Compared to RASP, EUS-RASP preserves the urethra and bladder neck without damaging the bladder, resulting in almost no postoperative hematuria. This eliminates the need for CBI and shortens Foley catheterization, leading to less perioperative morbidity and good functional results. The urethra sparing itself using the robotic platform is sufficiently reproducible by the extraperitoneal approach, which also contributes to a rapid recovery. The most important advantage of EUS-RASP is that it allows for a high preservation rate of postoperative ejaculation.

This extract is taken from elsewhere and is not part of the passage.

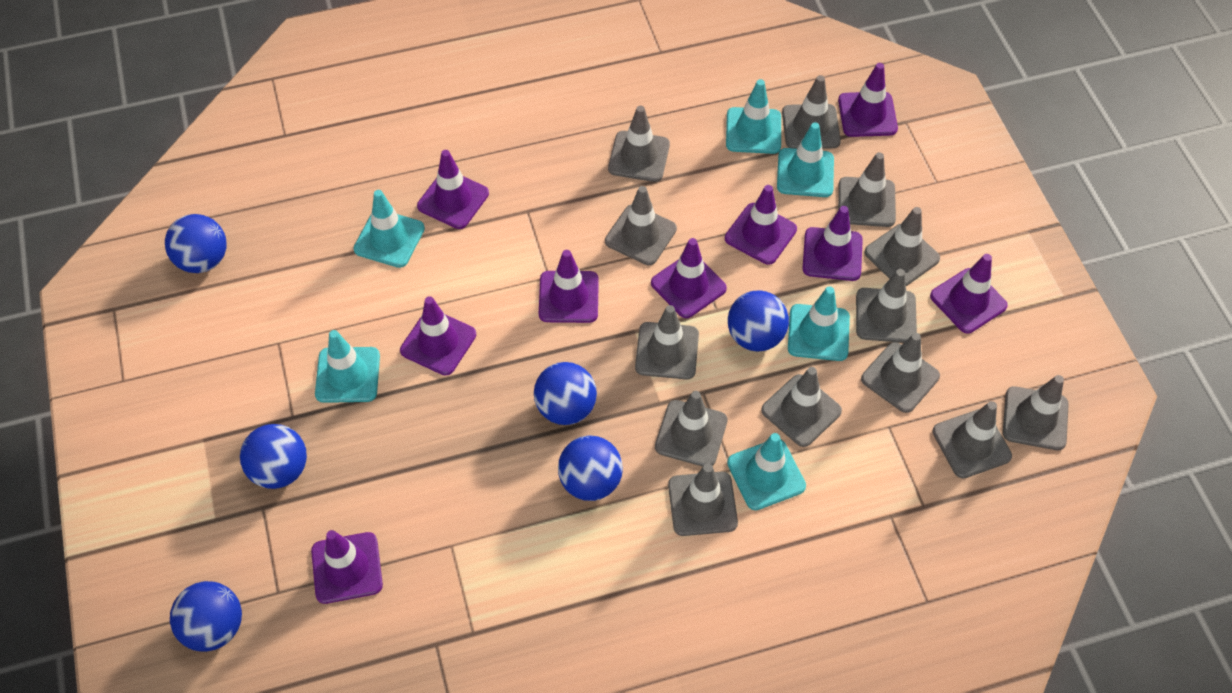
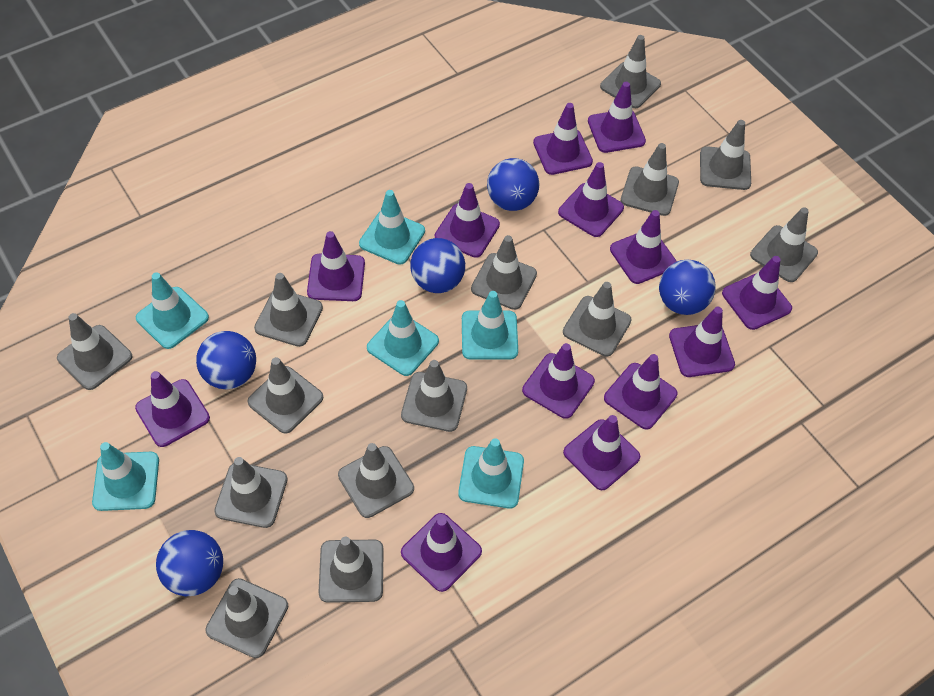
blue ball: 6 -> 5
grey traffic cone: 13 -> 14
purple traffic cone: 9 -> 13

Our study had the advantage of comparing RASP using the Freyer procedure and EUS-RASP but had several limitations. The limitations included the retrospective study design, a small sample size, and a short follow-up period. Since patients with a median lobe were excluded from the EUS-RASP group, they should be included in future studies. The failure to compare the recovery rates of voiding function and sexual function through longer follow-ups should be addressed in future studies. Nevertheless, our study has significance as a comparative study of EUS-RASP that has been under-reported to date. This study also has significance in explaining the advantages of the EUS technique. Thus, an important option in preoperative counseling for young and sexually active men with large BPH who require surgical treatment was presented.